What to do:
1/ In the PFAS article, what share of Americans have the chemicals in their blood according to the US government?
2/ Reproduce the PFAS article word for word from "The Semiconductor Industry" to "Engineering, and Medicine.".

BEGIN Supplied passage

Intel and other semiconductor companies have joined together with industrial materials businesses to fight US clampdowns on “forever chemicals,” substances used in myriad products that are slow to break down in the environment.
The lobbying push from chipmakers broadens the opposition to new rules and bans for the chemicals known as PFAS. The substances have been found in the blood of 97 percent of Americans, according to the US government.
More than 30 US states this year are considering legislation to address PFAS, according to Safer States, an environmental advocacy group. Bills in California and Maine passed in 2022 and 2021, respectively.
“I think clean drinking water and for farmers to be able to irrigate their fields is far more important than a microchip,” said Stacy Brenner, a Maine state senator who backed the state’s bipartisan legislation.
In Minnesota, bills would ban by 2025 certain products that contain added PFAS—which is short for perfluoroalkyl and polyfluoroalkyl substances—in legislation considered to be some of the toughest in the country.
The Semiconductor Industry Association—whose members include Intel, IBM, and Nvidia—has cosigned letters opposing the Minnesota legislation, arguing its measures are overly broad and could prohibit thousands of products, including electronics. Chipmakers also opposed the California and Maine laws.
The pushback in the US echoes a dispute in Europe, where chipmakers have warned that a proposed ban on PFAS will disrupt semiconductor supplies.
Long-term PFAS exposure can weaken the immune system, decrease infant and fetal growth, and increase kidney cancer risk in adults, according to a 2022 report by the US National Academies of Sciences, Engineering, and Medicine.

END Supplied passage
BEGIN Entries supplied

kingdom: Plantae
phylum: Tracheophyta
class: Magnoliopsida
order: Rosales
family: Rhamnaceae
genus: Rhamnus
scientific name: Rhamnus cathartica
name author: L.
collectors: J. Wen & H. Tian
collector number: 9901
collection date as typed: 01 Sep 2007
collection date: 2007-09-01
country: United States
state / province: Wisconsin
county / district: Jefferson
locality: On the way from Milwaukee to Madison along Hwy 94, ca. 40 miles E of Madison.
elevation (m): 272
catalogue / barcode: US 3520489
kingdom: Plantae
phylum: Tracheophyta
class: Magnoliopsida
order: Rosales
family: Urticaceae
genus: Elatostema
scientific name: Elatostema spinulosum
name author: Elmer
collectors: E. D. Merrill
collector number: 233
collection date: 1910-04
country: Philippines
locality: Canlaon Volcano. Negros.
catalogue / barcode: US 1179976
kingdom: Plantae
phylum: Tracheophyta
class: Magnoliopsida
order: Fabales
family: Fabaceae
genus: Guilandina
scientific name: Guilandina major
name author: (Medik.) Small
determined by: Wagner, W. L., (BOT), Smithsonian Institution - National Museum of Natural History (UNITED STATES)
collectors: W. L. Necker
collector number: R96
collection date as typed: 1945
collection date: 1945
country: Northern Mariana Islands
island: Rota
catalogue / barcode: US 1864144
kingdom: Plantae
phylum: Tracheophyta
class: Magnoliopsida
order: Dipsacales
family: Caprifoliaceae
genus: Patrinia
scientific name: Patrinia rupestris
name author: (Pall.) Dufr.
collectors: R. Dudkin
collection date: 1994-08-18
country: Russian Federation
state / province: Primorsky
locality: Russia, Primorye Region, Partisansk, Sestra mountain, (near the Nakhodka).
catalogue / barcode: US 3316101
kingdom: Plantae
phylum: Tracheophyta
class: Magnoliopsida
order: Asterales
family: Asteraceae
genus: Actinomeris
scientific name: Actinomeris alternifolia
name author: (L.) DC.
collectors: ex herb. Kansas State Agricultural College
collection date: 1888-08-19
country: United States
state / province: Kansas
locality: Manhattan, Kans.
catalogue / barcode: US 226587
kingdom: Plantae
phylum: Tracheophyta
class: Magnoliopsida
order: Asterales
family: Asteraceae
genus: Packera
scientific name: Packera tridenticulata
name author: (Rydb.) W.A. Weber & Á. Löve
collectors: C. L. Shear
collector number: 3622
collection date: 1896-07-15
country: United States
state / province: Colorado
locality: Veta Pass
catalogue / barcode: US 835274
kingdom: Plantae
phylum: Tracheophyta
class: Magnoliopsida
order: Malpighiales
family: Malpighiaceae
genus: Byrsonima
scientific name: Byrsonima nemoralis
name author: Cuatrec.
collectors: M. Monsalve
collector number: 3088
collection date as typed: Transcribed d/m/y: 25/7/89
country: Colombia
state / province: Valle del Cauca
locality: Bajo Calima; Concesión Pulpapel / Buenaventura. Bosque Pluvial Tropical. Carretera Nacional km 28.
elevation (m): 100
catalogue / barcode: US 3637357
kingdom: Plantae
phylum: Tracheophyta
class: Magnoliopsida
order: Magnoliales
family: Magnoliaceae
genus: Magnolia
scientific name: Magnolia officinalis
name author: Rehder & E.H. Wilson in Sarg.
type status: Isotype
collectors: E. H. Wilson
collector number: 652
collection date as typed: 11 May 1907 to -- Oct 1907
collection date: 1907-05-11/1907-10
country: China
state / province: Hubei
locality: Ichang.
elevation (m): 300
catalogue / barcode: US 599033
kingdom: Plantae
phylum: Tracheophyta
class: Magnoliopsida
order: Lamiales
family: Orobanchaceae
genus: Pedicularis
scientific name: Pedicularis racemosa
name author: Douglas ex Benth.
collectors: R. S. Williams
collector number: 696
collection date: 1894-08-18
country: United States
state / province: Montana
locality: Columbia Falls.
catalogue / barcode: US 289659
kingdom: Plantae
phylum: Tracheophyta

END Entries supplied

Responses for each task:
1/ 97 percent

2/
The Semiconductor Industry Association—whose members include Intel, IBM, and Nvidia—has cosigned letters opposing the Minnesota legislation, arguing its measures are overly broad and could prohibit thousands of products, including electronics. Chipmakers also opposed the California and Maine laws.
The pushback in the US echoes a dispute in Europe, where chipmakers have warned that a proposed ban on PFAS will disrupt semiconductor supplies.
Long-term PFAS exposure can weaken the immune system, decrease infant and fetal growth, and increase kidney cancer risk in adults, according to a 2022 report by the US National Academies of Sciences, Engineering, and Medicine.